When you add women to any equation, there is a return on equality. Leaders in The FQ Lounge, Home of Equality @ Davos shared on-the-ground insights about the progress we’ve made so far, and what we need to do to move forward.
Why Diversity Should Be a Business Goal
Parity isn’t just the right thing to do: it’s good for the bottom line. In fact, as much as $28 trillion could be added to the annual global GDP by 2025 if we reach full gender equality, according to a McKinsey Global Institute report.
When you add women to any equation, there is a return on equality. Leaders in The FQ Lounge, Home of Equality @ Davos shared on-the-ground insights about the progress we’ve made so far, and what we need to do to move forward. You can watch the full discussion here with Linda Yaccarino, Chairman of Advertising and Client Partnerships at NBC Universal Careers, Julie Sweet, CEO of Accenture North America, and Stephanie Ruhle, Anchor at MSNBC Live and Correspondent at NBC News. Here are some key takeaways:
The path to female representation was blazed by brave women who came before us.
Stephanie observed that, for years, conversations about the value of women in the workplace lived in an “HR vertical of girls’ parties.” But now, something transformative is happening: gender equality has become a business imperative. She asked Julie and Linda what changed.
The path to female representation didn’t happen overnight. “We stand on the shoulders of the many women before us who have proven the value of women in the workplace,” says Julie. “This isn’t just about current women in the workplace: it’s also about women pioneers who demonstrated the business value of women.”

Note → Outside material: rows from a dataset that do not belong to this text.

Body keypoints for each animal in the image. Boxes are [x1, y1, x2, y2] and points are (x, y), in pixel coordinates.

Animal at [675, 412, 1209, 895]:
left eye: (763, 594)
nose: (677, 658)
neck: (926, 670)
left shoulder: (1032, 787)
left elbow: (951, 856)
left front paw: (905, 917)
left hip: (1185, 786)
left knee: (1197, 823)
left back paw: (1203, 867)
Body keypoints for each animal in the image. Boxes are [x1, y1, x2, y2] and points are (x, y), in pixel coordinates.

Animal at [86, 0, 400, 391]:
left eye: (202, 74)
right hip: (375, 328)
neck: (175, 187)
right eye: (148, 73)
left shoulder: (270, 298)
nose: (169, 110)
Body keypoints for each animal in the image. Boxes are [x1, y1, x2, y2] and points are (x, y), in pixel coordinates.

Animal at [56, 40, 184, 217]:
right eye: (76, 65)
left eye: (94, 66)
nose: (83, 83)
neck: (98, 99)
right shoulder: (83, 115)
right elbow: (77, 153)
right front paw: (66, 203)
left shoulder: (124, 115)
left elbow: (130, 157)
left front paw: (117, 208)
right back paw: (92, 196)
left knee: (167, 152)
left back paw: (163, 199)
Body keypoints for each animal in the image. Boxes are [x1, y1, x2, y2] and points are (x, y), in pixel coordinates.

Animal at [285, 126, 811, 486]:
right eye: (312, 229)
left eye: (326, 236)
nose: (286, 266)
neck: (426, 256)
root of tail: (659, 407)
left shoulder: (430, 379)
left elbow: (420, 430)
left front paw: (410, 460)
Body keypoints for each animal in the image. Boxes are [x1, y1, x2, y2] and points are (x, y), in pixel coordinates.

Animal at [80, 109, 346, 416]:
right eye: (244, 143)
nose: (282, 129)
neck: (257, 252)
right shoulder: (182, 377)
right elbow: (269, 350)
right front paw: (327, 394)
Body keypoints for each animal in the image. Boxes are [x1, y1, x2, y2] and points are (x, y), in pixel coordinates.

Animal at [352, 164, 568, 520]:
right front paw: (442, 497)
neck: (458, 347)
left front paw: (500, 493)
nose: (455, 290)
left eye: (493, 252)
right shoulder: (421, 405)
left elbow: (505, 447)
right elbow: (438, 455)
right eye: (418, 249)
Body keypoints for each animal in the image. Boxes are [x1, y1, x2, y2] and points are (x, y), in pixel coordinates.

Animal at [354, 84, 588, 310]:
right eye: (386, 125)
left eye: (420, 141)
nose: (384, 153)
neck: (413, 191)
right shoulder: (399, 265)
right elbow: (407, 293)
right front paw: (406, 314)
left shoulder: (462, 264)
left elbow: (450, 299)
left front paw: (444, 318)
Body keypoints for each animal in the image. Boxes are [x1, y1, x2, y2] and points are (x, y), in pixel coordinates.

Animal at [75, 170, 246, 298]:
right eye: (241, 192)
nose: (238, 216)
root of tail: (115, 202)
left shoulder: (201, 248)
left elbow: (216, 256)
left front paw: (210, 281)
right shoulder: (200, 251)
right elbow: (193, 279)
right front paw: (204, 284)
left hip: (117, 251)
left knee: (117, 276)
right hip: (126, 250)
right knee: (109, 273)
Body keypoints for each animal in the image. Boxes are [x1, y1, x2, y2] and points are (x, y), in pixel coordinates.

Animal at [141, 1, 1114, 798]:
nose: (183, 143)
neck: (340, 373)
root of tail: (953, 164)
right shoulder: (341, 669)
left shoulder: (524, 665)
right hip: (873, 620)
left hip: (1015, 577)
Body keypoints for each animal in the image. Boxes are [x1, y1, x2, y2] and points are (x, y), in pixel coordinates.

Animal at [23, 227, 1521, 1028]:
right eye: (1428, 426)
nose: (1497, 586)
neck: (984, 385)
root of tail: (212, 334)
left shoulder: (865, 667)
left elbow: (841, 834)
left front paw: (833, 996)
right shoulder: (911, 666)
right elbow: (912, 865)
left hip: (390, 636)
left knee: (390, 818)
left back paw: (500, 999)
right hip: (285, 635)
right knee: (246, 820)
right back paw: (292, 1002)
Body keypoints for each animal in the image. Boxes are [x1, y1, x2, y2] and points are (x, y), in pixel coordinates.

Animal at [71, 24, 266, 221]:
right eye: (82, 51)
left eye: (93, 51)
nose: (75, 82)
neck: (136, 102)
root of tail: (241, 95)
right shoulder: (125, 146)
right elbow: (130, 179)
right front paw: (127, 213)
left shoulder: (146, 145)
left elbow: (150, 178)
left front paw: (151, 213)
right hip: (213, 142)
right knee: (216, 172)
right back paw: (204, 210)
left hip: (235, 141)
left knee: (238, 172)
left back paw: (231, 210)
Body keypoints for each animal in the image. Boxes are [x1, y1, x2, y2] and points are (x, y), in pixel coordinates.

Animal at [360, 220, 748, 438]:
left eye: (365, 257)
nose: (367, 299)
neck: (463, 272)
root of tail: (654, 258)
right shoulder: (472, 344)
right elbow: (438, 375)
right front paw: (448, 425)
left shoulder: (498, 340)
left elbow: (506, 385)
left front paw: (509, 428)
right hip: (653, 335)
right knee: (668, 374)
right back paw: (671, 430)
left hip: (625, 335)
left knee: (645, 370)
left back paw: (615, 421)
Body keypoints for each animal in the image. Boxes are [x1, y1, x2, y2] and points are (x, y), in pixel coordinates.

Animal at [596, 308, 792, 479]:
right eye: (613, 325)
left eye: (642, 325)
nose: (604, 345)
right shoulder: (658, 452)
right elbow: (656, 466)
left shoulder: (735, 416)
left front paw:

We need both men and women to advance change and to create the companies (and the world) we want to see. Linda shared an experience when she came to MSNBC seven years ago, it was in the midst of the Comcast acquisition. She had a vision of bringing a decentralized company together to focus on the future. The only ways to accomplish this goal? Populate teams that had a diversity of experience, a diversity of vision, and a diversity of cultural background. “The people on the teams that forced open the aperture of our company, that drove openness of thought, were women – they were the doers,” says Linda.
Diversity isn’t just about meeting quotas. It’s about better business.
Change will happen when we create metrics for accountability and treat it just like any other business objective.
Julie explained that, if a company asks itself: ‘Is your revenue target as important as your target around women?’ they’re asking the wrong question. “The right question is this: how do you set up your company for success, and what does success look like today?” says Julie. Five years ago, Accenture decided to transform its business to focus on digital and cloud security. The leadership team built a strategy to get there — and that’s when they changed their work culture and their commitment to diversity.
Women make up half the population, so having a company team that reflects that will make you better able to serve your customers. Linda explained that, with the maturation of technology, NBC has transformed from a B-to-B business to a B-to-C business. When this happened, it “became pretty clear pretty quickly that we needed to have a company that actually looked like the audiences we were trying to reach every day. Ninety percent of the U.S. population interacts with some piece of our content every single day. So how can our workforce look like our consumer base — and how can we form long-term relationships with them?”
It’s time to shift our focus from diversity to inclusion.
Julie noted how key this realization has been to company culture at Accenture. She explained: “For people to truly progress — and feel good about their place in a company — we need to focus on inclusion.” Last year, Accenture conducted a study that found that, with a culture of equality, both men and women advance faster and companies have higher retention rates.
Linda reflected that, if we think about “…inclusion in isolation, we continue to bucket people by commonalities.” She connected this to the boardroom and encouraged leaders to step back and explore what types of skills they want from women board members. Those skills might look different than their male counterparts, but “when you have a lot of different people at the table, you get the right answers.”
We need to revisit what the corporate structure looks like.
Stephanie noted that, historically, jobs have been structured in a way so that the person who holds the position is only responsible for their job — and that there is a separate person in their life who took care of everything else.
It’s time to rethink what we want work to look like. Julie explained that “at Accenture, we are committed to helping people be successful at work and at home. As a company, it’s really important to think about the culture that allows you to to do this. That’s important not just for diversity; it’s how we want to be as a company and as a world today.”
Linda referred to a staggering statistic she read in Drop the Ball. For example, when women read a job description, and there are 10 qualifications listed, women generally won’t apply unless they have, say, nine of them. Men, on the other hand, generally need just three to feel prepared to apply. She reflected that, for women, “it’s a self-imposed restriction. But it also serves as a call to raise your hand, because you will help to accelerate change.”
Inclusion should be part of a business plan, not a side project. By understanding the business case for diversity and inclusion, organizations can drive equality and improve their bottom line.